When parties divorce, if they cannot come to an agreement themselves as to how to divide their property, the courts will divide it for them. New Jersey is an equitable distribution state, which means that assets which were acquired during the course of a marriage will be divided in a manner that is fair and equitable. California is a community property state, which means that everything that was acquired during the course of a marriage will be divided equally. So, when you see the headline that the Pitt-Jolie marital estate totals $500 million, if a court were called upon to divide it, each party would walk away with $250 million, either in cash or in property.
There are only nine community property states in the country – Arizona, California, Idaho, Louisiana, Nevada, New Mexico, Texas, Washington, and Wisconsin.
In divorce cases in community property states, the primary focus is on ascertaining what property has been acquired during the course of the marriage and on determining the value of that property. The property will then be divided equally. In New Jersey, the same inquiry exists, except that when it comes to the allocation of property, the division is not always equal.

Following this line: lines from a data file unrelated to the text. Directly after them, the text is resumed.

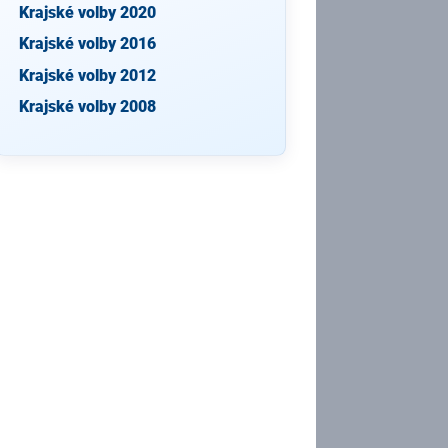
Krajské volby 2020
Krajské volby 2016
Krajské volby 2012
Krajské volby 2008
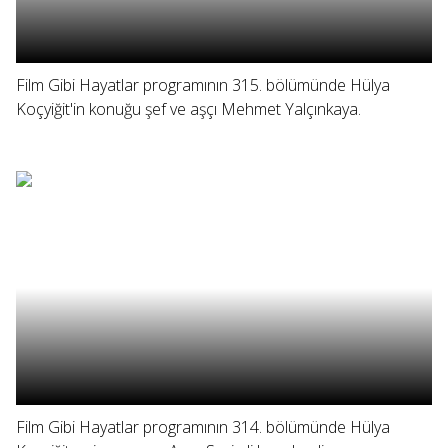
Film Gibi Hayatlar programının 315. bölümünde Hülya
Koçyiğit'in konuğu şef ve aşçı Mehmet Yalçınkaya.
Film Gibi Hayatlar programının 314. bölümünde Hülya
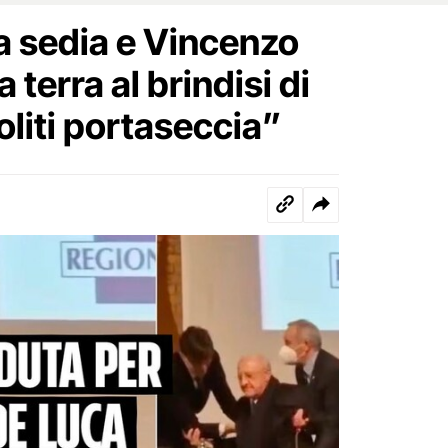
la sedia e Vincenzo
 terra al brindisi di
soliti portaseccia”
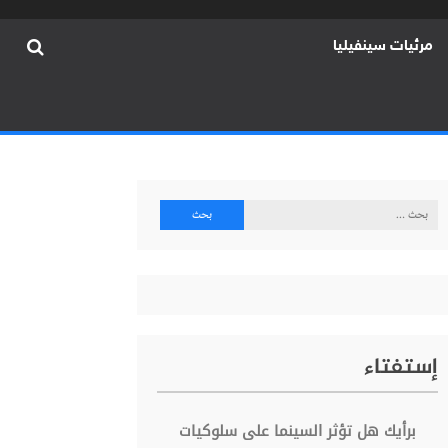
مرئيات سينفيليا
البحث
عن:
إستفتاء
برأيك هل تؤثر السينما على سلوكيات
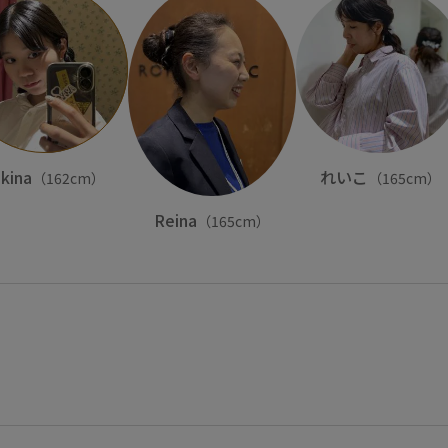
kina
れいこ
（162cm）
（165cm）
Reina
（165cm）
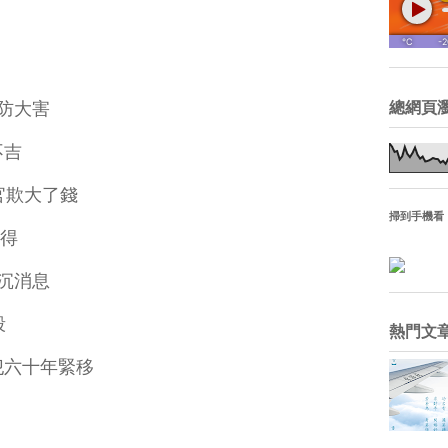
防大害
總網頁
不吉
官欺大了錢
掃到手機看
得
沉消息
殺
熱門文
六十年緊移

For example, gifts and inheritances one spouse receives are not subject to equitable distribution upon divorce if they are kept separate from the assets of the other spouse. If inherited assets are put into assets in joint names, however, the inherited assets would lose their separate character as they have then become a gift between spouses, which are subject to equitable distribution. Assets which were acquired prior to the date of the marriage are also not subject to equitable distribution, unless a spouse’s actions have enhanced the value of the asset during the marriage.
For example, if one spouse inherited $250,000 during the marriage and then put it into an asset in joint names such as a house at the shore, the shore house would not be divided equally between the parties, even though it is in joint names. Rather, there would be some other disproportionate distribution of the value of the home to avoid an inheritance from one spouse’s parents going to the other spouse. Ask yourself this question – would my mother or father want his or her money going to this person who I am now divorcing? Probably not.
The passage of time can change the fairness of that scenario, however. If the $250,000 inheritance was placed in the shore home, in joint names, 20 years prior to divorce, any disproportionate distribution may have evaporated. The assumption would be that the other spouse has contributed to the increase in the value of the home by pooling income which was used to pay the mortgage interest and taxes or to renovate and upgrade the home over those 20 years.
What about a person who owns her own business and the other spouse goes out to work at a job or stays home and cares for the children? The business has value. But how should it be allocated? Equally or disproportionately? The answer will vary in every case as the facts in every case will vary. More often than not, however, the spouse who has not been working at the business will not receive the same percentage share of the business as the owner.
Dividing assets upon divorce between spouses looks different in just about every state of the union as a result of a state laws or as a result of precedents set by cases which have been decided by interpreting those laws.
In New Jersey, the court must always look at what is fair, equitable and just when it defines the allocation of an asset. This does not always mean a 50/50 split.